= How to complete this task =
Begin at the line below that has "X210312Y210668D03*" and stop after the line that has "X769808Y449392D03*". Please restate only those lines, word for word.

[Electronics source listings]
---*---

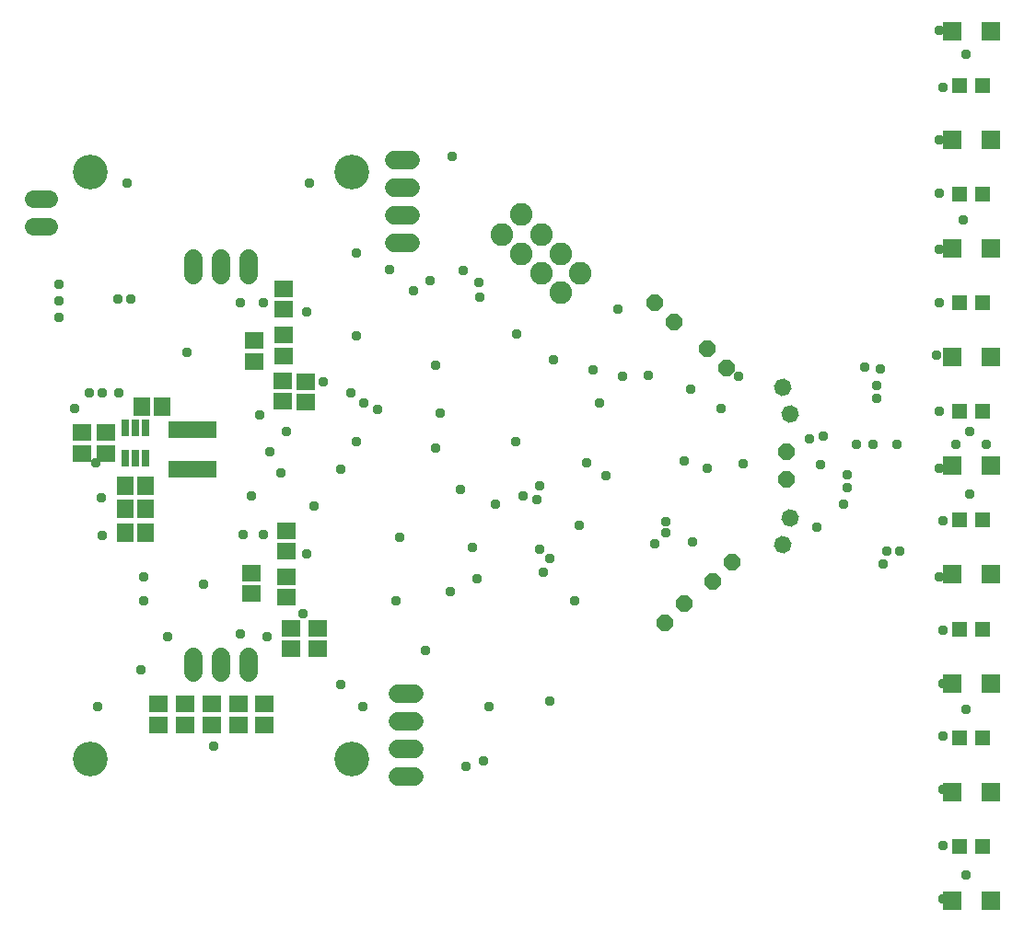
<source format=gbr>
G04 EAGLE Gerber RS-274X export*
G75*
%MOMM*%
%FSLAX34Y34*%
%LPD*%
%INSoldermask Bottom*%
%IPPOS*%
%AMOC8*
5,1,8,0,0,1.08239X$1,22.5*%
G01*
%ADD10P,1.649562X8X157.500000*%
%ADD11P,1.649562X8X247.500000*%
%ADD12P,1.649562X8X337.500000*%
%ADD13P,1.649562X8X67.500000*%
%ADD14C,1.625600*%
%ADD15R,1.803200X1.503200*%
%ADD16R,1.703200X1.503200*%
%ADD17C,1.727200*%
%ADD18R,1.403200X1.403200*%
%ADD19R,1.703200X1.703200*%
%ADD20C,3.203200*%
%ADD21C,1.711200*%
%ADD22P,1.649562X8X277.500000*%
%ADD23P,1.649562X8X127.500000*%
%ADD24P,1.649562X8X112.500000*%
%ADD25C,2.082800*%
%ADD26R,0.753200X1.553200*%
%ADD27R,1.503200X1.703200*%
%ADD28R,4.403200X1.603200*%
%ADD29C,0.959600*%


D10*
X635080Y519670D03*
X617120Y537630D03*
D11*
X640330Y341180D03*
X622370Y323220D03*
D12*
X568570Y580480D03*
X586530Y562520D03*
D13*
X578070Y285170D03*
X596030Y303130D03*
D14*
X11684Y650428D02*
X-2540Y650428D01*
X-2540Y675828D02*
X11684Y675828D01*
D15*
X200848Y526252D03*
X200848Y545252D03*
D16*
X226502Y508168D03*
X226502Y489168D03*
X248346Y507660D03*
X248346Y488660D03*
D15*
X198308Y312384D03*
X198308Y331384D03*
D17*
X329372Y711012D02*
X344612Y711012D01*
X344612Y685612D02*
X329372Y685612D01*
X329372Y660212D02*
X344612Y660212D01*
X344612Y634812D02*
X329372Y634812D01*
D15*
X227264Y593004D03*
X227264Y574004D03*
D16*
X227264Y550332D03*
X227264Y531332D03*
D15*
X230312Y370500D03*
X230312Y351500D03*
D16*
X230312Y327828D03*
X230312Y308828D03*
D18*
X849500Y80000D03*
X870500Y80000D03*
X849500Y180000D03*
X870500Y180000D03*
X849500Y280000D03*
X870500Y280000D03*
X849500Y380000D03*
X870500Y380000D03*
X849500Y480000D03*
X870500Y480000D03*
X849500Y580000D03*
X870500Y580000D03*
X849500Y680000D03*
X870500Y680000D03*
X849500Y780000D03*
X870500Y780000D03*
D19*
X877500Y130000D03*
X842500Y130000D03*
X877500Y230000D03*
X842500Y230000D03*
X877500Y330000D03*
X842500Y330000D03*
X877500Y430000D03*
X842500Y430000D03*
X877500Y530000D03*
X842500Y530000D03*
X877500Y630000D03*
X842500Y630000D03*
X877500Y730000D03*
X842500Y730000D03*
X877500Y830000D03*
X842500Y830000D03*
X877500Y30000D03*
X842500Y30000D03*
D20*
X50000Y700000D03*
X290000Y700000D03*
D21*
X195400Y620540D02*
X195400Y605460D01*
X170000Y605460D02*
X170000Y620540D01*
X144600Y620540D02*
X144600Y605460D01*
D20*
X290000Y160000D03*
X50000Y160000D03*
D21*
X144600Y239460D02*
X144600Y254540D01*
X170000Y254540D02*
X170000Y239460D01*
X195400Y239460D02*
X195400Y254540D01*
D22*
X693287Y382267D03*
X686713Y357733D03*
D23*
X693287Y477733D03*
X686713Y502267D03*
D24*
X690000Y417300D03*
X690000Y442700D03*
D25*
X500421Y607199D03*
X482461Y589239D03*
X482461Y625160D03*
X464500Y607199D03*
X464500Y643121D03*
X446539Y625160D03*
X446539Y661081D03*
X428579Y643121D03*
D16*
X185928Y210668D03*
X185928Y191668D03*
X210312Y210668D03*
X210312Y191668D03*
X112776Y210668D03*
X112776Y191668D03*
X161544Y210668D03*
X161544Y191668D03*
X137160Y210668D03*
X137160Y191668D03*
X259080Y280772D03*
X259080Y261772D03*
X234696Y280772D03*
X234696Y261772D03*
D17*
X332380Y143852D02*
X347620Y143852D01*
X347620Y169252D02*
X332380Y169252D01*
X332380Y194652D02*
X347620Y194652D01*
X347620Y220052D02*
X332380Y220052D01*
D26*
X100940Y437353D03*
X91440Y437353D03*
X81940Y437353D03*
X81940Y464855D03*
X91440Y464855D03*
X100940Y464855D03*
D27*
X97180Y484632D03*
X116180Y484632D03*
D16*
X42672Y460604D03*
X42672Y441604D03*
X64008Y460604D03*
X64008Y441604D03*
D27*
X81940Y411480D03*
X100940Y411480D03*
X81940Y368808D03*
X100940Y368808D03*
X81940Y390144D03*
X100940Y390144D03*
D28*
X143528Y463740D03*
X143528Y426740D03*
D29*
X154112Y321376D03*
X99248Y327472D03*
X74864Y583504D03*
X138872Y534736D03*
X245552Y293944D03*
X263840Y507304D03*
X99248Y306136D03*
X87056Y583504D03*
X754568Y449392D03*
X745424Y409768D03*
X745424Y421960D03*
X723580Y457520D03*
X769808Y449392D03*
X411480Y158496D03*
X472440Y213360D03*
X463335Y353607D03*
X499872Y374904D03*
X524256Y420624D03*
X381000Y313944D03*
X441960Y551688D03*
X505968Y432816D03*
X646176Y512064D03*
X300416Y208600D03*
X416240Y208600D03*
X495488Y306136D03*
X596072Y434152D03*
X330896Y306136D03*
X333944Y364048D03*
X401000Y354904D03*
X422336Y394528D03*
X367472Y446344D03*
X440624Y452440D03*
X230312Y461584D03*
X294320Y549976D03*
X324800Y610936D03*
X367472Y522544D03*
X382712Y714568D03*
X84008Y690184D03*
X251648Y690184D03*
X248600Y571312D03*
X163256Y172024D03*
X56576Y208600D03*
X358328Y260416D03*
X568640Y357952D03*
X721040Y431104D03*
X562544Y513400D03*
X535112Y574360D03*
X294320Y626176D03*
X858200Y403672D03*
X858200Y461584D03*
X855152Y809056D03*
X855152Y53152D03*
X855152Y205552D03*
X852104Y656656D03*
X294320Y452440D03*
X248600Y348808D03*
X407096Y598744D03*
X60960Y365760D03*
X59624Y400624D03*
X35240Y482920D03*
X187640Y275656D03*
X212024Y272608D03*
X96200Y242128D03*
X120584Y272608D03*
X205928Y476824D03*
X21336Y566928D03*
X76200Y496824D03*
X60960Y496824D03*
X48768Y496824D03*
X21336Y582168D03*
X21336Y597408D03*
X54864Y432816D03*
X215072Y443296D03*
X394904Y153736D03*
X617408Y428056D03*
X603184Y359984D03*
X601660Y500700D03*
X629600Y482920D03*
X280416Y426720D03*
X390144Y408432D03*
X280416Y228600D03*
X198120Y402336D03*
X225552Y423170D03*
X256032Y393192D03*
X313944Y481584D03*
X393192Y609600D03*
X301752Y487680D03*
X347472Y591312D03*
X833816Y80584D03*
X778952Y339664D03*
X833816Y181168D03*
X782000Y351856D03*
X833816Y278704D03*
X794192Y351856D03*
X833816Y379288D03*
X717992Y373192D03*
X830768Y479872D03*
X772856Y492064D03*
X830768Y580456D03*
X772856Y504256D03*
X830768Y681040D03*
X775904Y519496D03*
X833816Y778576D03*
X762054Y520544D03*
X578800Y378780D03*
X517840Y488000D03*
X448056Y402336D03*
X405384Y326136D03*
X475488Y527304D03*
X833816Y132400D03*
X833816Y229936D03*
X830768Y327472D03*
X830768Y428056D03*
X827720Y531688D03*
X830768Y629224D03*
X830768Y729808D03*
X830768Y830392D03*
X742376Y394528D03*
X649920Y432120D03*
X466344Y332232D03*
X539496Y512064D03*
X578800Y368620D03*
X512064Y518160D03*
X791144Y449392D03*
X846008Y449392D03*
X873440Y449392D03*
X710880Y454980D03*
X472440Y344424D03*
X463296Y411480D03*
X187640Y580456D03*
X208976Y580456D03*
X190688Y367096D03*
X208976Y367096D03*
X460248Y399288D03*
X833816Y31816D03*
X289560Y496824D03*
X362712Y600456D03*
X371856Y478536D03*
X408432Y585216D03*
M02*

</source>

---*---

= Output for this exercise =
X210312Y210668D03*
X210312Y191668D03*
X112776Y210668D03*
X112776Y191668D03*
X161544Y210668D03*
X161544Y191668D03*
X137160Y210668D03*
X137160Y191668D03*
X259080Y280772D03*
X259080Y261772D03*
X234696Y280772D03*
X234696Y261772D03*
D17*
X332380Y143852D02*
X347620Y143852D01*
X347620Y169252D02*
X332380Y169252D01*
X332380Y194652D02*
X347620Y194652D01*
X347620Y220052D02*
X332380Y220052D01*
D26*
X100940Y437353D03*
X91440Y437353D03*
X81940Y437353D03*
X81940Y464855D03*
X91440Y464855D03*
X100940Y464855D03*
D27*
X97180Y484632D03*
X116180Y484632D03*
D16*
X42672Y460604D03*
X42672Y441604D03*
X64008Y460604D03*
X64008Y441604D03*
D27*
X81940Y411480D03*
X100940Y411480D03*
X81940Y368808D03*
X100940Y368808D03*
X81940Y390144D03*
X100940Y390144D03*
D28*
X143528Y463740D03*
X143528Y426740D03*
D29*
X154112Y321376D03*
X99248Y327472D03*
X74864Y583504D03*
X138872Y534736D03*
X245552Y293944D03*
X263840Y507304D03*
X99248Y306136D03*
X87056Y583504D03*
X754568Y449392D03*
X745424Y409768D03*
X745424Y421960D03*
X723580Y457520D03*
X769808Y449392D03*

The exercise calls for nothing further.